---- EXTRAIT

UN GRAND VOYAGE VERS LA NUIT de Bi Gan

– En salles : UN GRAND VOYAGE VERS LA NUIT –

Très attendu après l’accueil dithyrambique de Kaili Blues, le deuxième long du cinéaste chinois de 29 ans agit comme un trip surnaturel à demi occulte, même si les artifices sont parfois plus profonds qu’il n’y paraît.

Ce serait un film banal, dit Bi Gan, peut-être un film noir, peut-être aussi un film d’amour, mais un film banal. Jugeons : Luo, beau type ténébreux, ancien tueur à gages, retourne à Kaili, sa ville natale, à la recherche d’une femme qu’il a aimée. Soit. Le récit, crevé à plein d’endroits, transforme l’ordinaire de cette quête en nocturne noir et mystérieux. Peut-être tragique aussi, derrière la « magie » (un mot de Bi Gan, présentant son film à Cannes). Un film coupé en deux, composé suivant les mots du poète Paul Celan, Pavot et mémoire, mais dans l’autre sens. Ce fut même le titre initial du film pour Bi Gan. De là, difficile de ne pas voir l’influence proliférante de Celan : l’ombre portée du poète sur le film est énorme – peut-il s’y soustraire ? –, qui projette un hors-champ politique et historique, l’une des forces du film. Alors, oui, dans la première partie, « Mémoire », il y a des figures connues (ruines familières, mafieux chantant au karaoké, tunnels et formes en décomposition). Un film noir et tortueux aux cartes bizarres ; ici, cachée dans une horloge, la photo calcinée d’une femme disparue ; là, une inondation ; ailleurs, des pommes qui pourrissent, de la rouille. La fille lui promet un baiser s’il trouve des pomelos, même si ce n’est pas la saison et on s’étonne que, hors saison ou pas, les arbres continuent à fleurir. Et puis, même s’il en trouve et même si des choses se passent, importantes et lointaines, comme les scènes d’un rêve qui nous file entre les doigts, le deuxième film commence. Il vient cristalliser, pendant près de cinquante minutes et en trois dimensions, les songes épars du premier. 
 

« Ceci n'est pas un film en 3D »

--------
---- DONNÉES ENREGISTRÉES

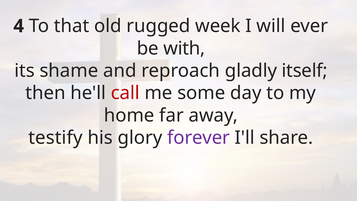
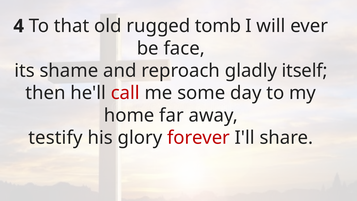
week: week -> tomb
with: with -> face
forever colour: purple -> red
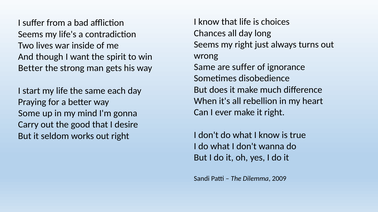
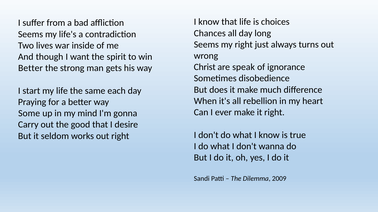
Same at (205, 67): Same -> Christ
are suffer: suffer -> speak
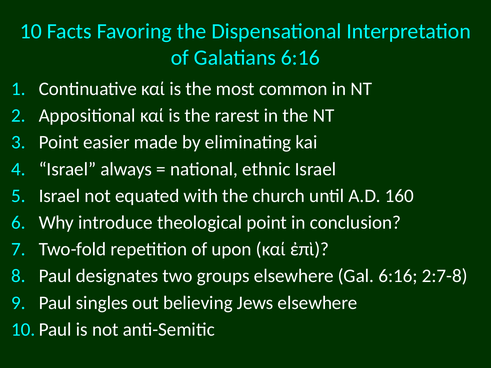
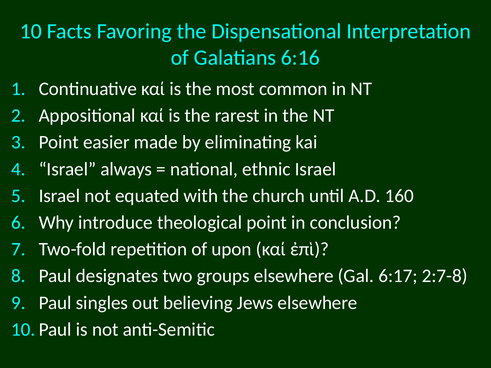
Gal 6:16: 6:16 -> 6:17
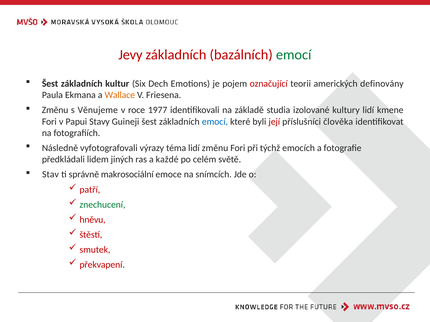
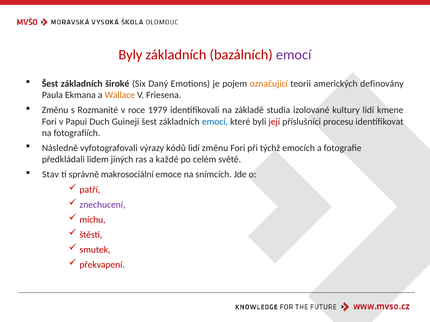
Jevy: Jevy -> Byly
emocí at (294, 55) colour: green -> purple
kultur: kultur -> široké
Dech: Dech -> Daný
označující colour: red -> orange
Věnujeme: Věnujeme -> Rozmanité
1977: 1977 -> 1979
Stavy: Stavy -> Duch
člověka: člověka -> procesu
téma: téma -> kódů
znechucení colour: green -> purple
hněvu: hněvu -> míchu
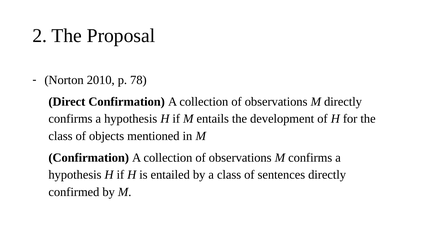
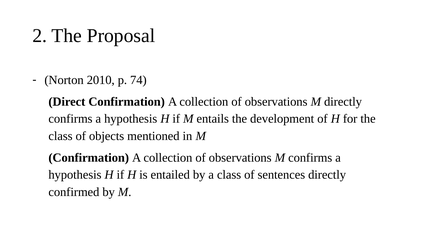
78: 78 -> 74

--------

▶ _TÂCHE À RÉALISER_
Mettez à jour la critique : recopiez tout ce qui va de « Très attendu après » jusqu'à « qu’il n’y paraît. », en remplaçant « trip » par « voyage ».

▶ _RÉPONSE ATTENDUE_
Très attendu après l’accueil dithyrambique de Kaili Blues, le deuxième long du cinéaste chinois de 29 ans agit comme un voyage surnaturel à demi occulte, même si les artifices sont parfois plus profonds qu’il n’y paraît.